The U.S. House of Representatives and Senate are both considering bills that would create massive internet user databases to which the government would have access. This is, in technological corridors, known as “data retention policy” and it has become a cause célèbre from the WikiLeaks #NOLOGS campaign against Twitter data retention to the Electronic Frontier Foundation’s (EFF) concerns about the same in AOL’s instant messaging policy.
The offending pieces of legislation are disguised within the morally impregnable title “Protecting Children From Internet Pornographers Act of 2011″—H.R. 1981 in the House and S. 1308 in the Senate. To oppose such legislation, equipped as it is with such pathos, one is rather immediately on the defensive. However, as The Center for Democracy and Technology (CDT) reports in “Compliance with a Data Retention Mandate – Costs Will Skyrocket with Trends in Internet Addressing,” the data retention policy contained in the bills is troubling.
The bill makes plain its pursuit of those engaged in the internet distribution of child pornography, and that user data would be gathered at the ISP level across America; but, its sponsors have not been forthright with the American people by willfully neglecting to state that the legislation, as it currently exists, would create a sweeping dragnet to which all would be subject.

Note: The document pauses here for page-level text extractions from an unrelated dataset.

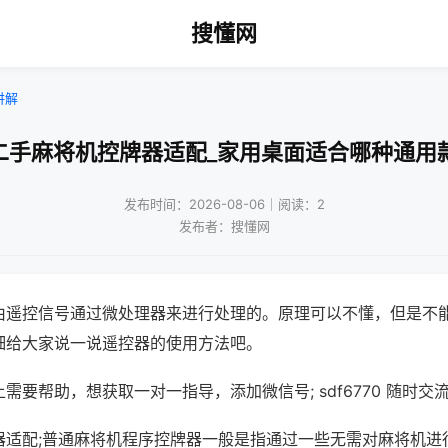
搜懂网
讲解
二手麻将机控牌器适配_家用桌面适合哪种通用
发布时间：2026-08-06｜阅读：2
发布者：搜懂网
由遥控信号通过微处理器来进行处理的。原理可以不懂，但是不
细给大家说一说遥控器的使用方法吧。
需要帮助，想获取一对一指导，添加微信号; sdf6770 随时交流
器适配;普通麻将机程序控牌器一般是指通过一些无需对麻将机进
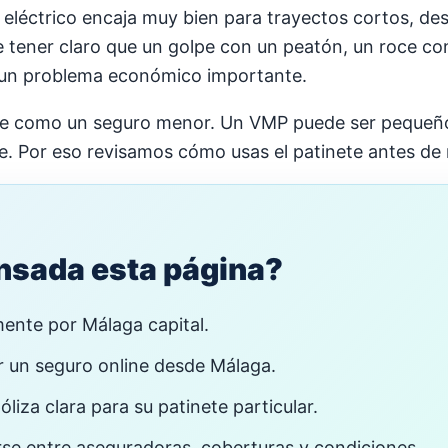
 eléctrico encaja muy bien para trayectos cortos, de
 tener claro que un golpe con un peatón, un roce co
 un problema económico importante.
ete como un seguro menor. Un VMP puede ser pequeño
te. Por eso revisamos cómo usas el patinete antes d
ensada esta página?
mente por Málaga capital.
r un seguro online desde Málaga.
iza clara para su patinete particular.
rse entre aseguradoras, coberturas y condiciones.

As CDT writes, “The mandates would impact hundreds of millions of individuals who have no connection whatsoever to the sexual exploitation of children or any other criminal activity.” This is the very essence of the matter. That there is no dialogue to this effect in the mainstream media, or via politicians to their constituents and the country at large, is vileness of the highest order.
It’s also worth noting that imposing expansive data retention mandates on ISPs and mobile carriers is not cost-effective, which has been an obstacle to similar legislation in the past.
As CDT writes, “The high capital and operating costs associated with data retention mandates have long been identified as barriers to legislation. However, changes in technology in recent years will raise these costs to new highs.”
It should come as no surprise as well that the bill’s House sponsor is Rep. Lamar Smith (R-TX), who also happens to be the chief sponsor of the Stop Online Piracy Act (SOPA), which would also violate civil liberties in its misguided attempt to stop online piracy—a fool’s errand if there ever was one. Smith, as it seems, is a one-man wrecking crew of internet totalitarianism.
As Paine’s words make so abundantly clear, and as I have noted in several articles relating to Stop Online Piracy Act (SOPA), the original intent of a law can be wise but its application over time can be perverted (no pun intended).






January 20, 2012 at 2:58 pm, ARIYAS said:
Funny how they named this. So anyone that opposes this bill will look like a pedophile.